== Available data ==
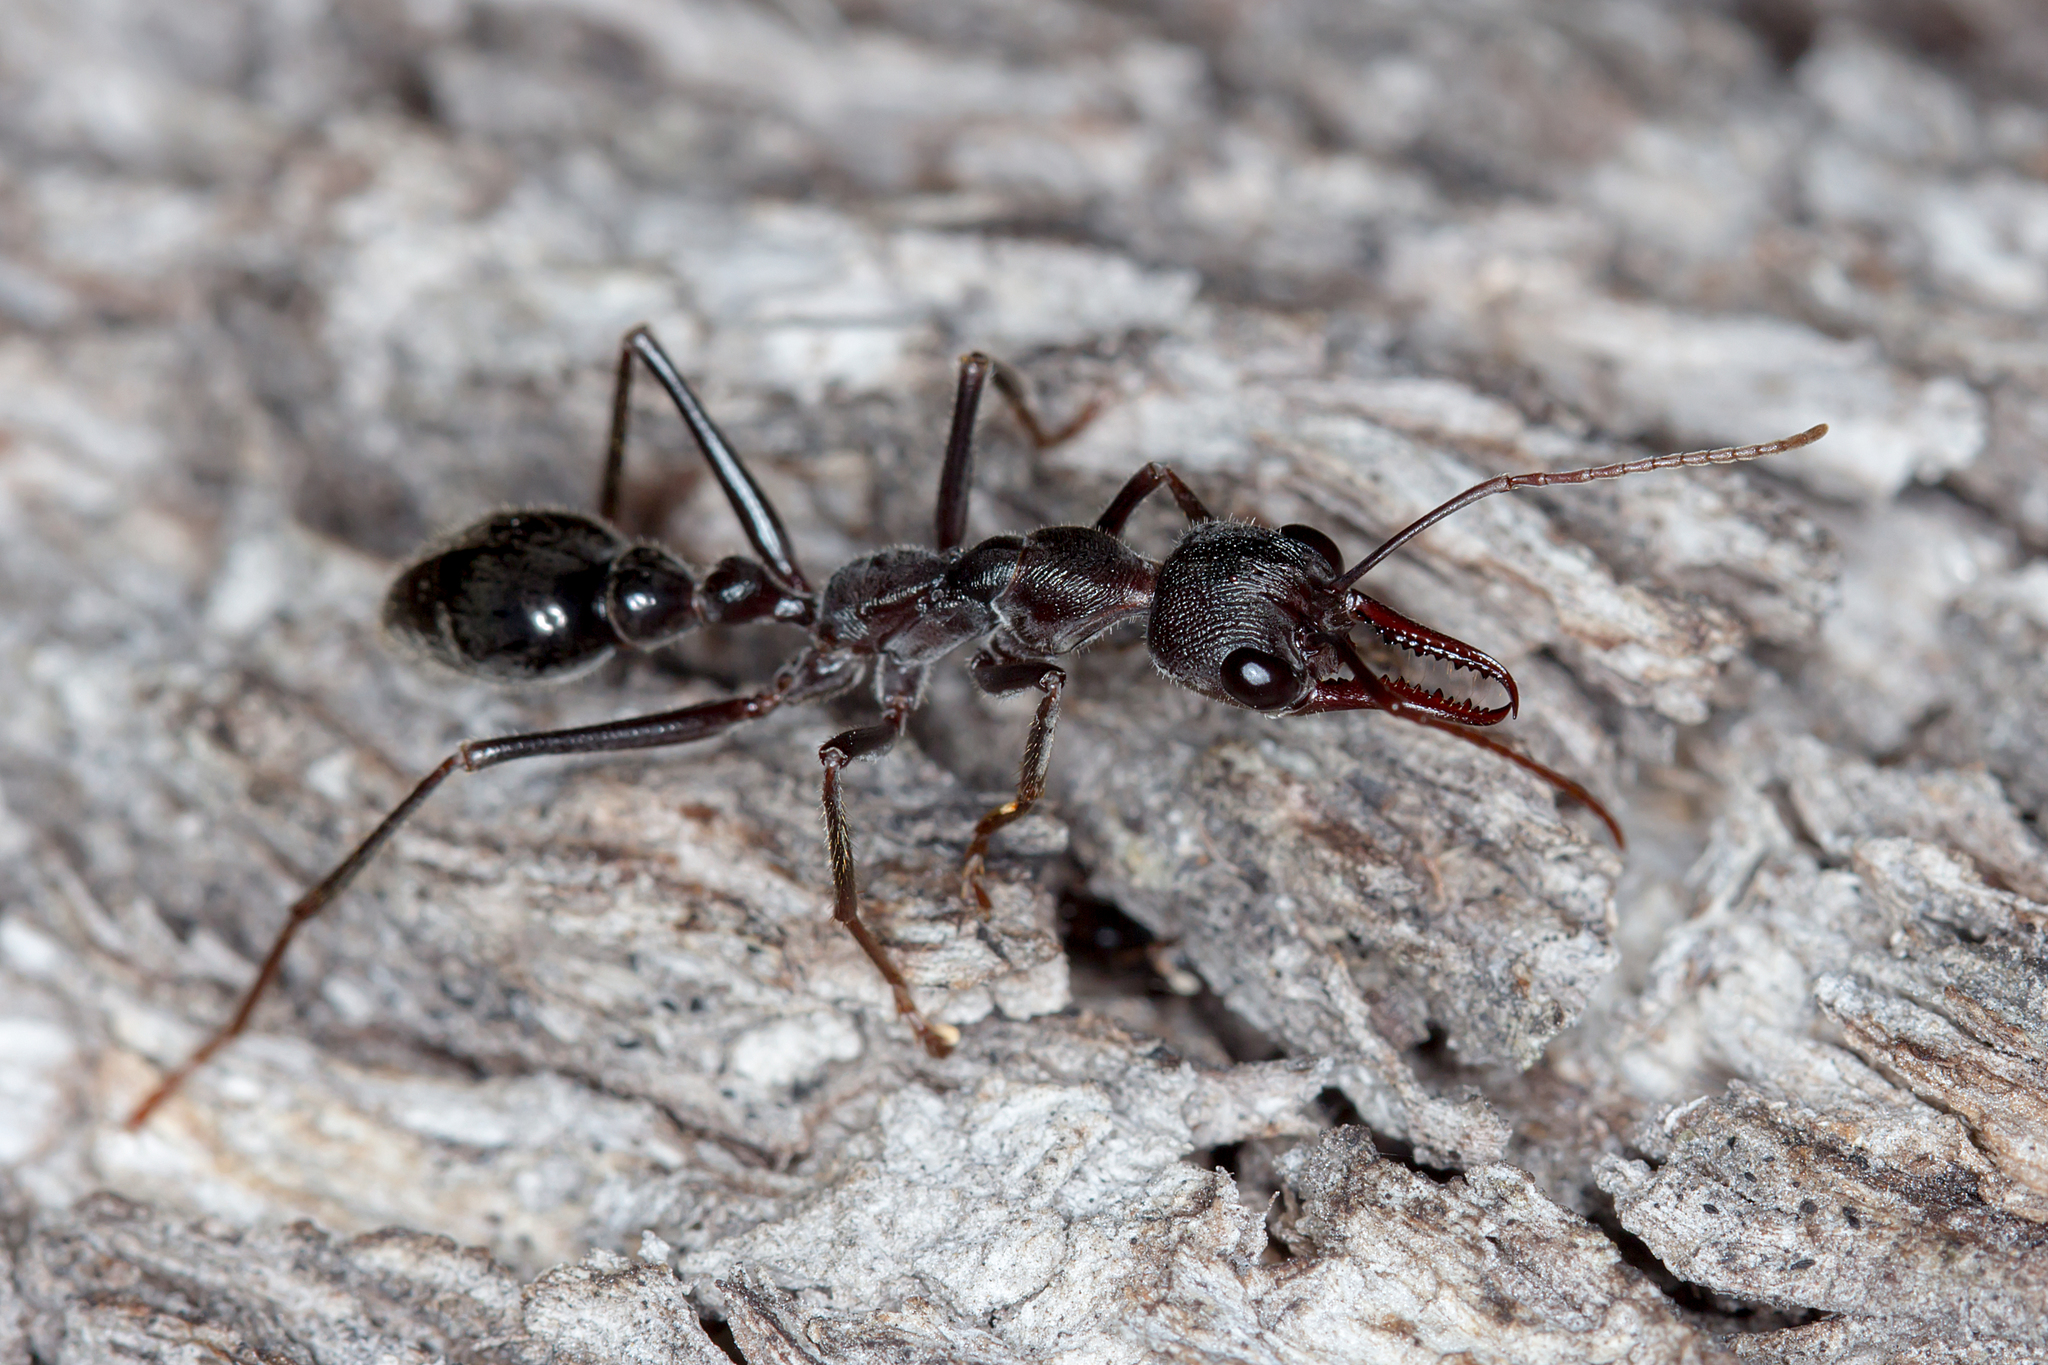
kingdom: Animalia
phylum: Arthropoda
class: Insecta
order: Hymenoptera
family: Formicidae
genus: Myrmecia
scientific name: Myrmecia pyriformis
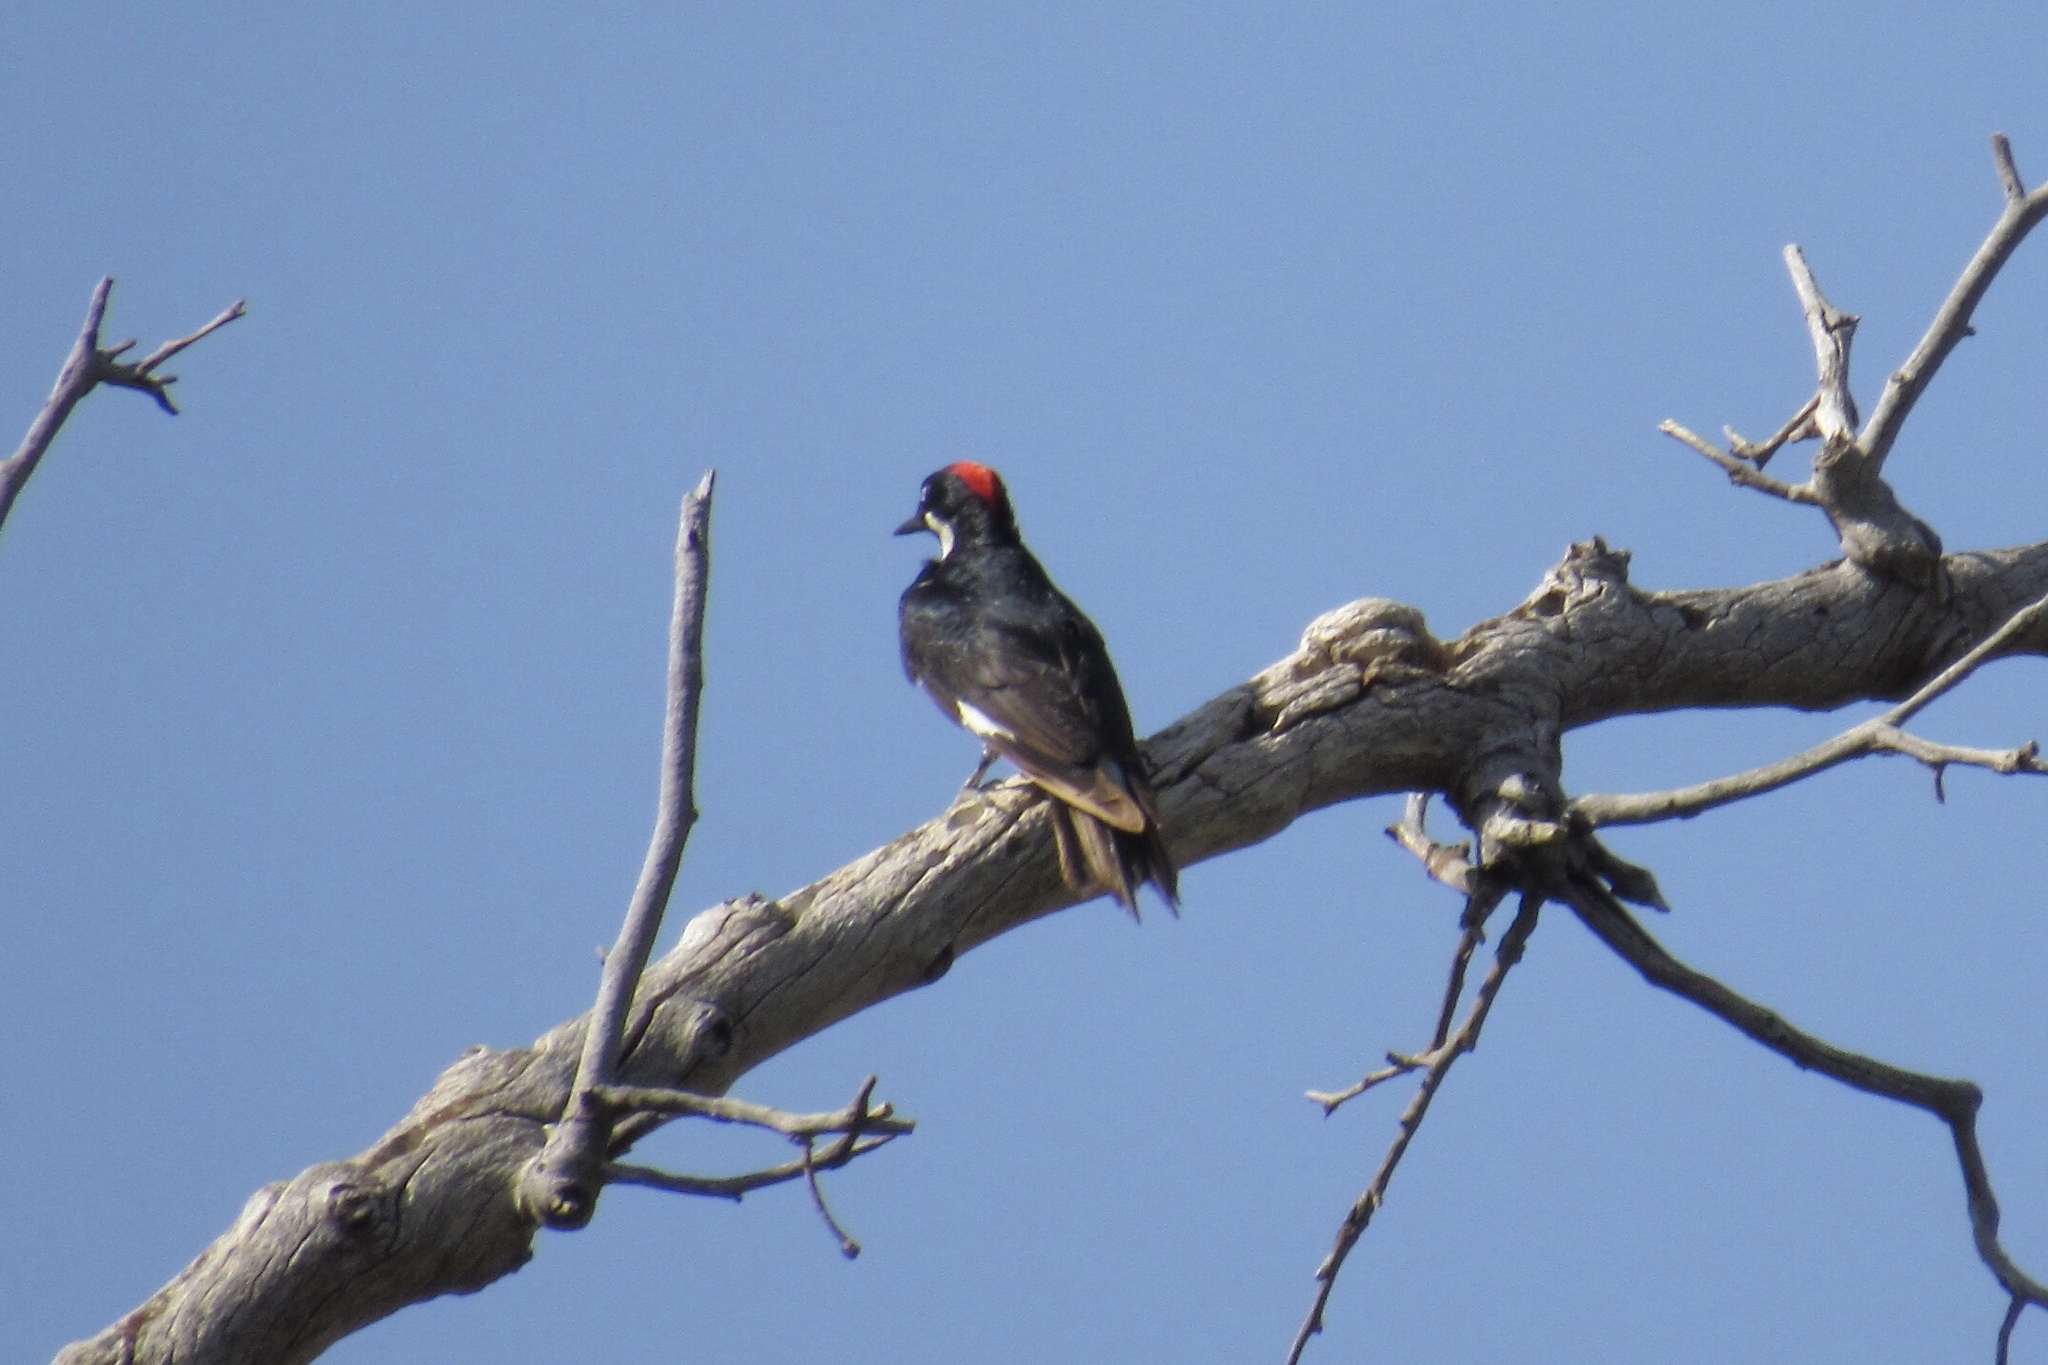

== Prompt ==
Reproduce all of the lines above word for word, but leave the pictures out.

== Solution for this problem ==
kingdom: Animalia
phylum: Arthropoda
class: Insecta
order: Hymenoptera
family: Formicidae
genus: Myrmecia
scientific name: Myrmecia pyriformis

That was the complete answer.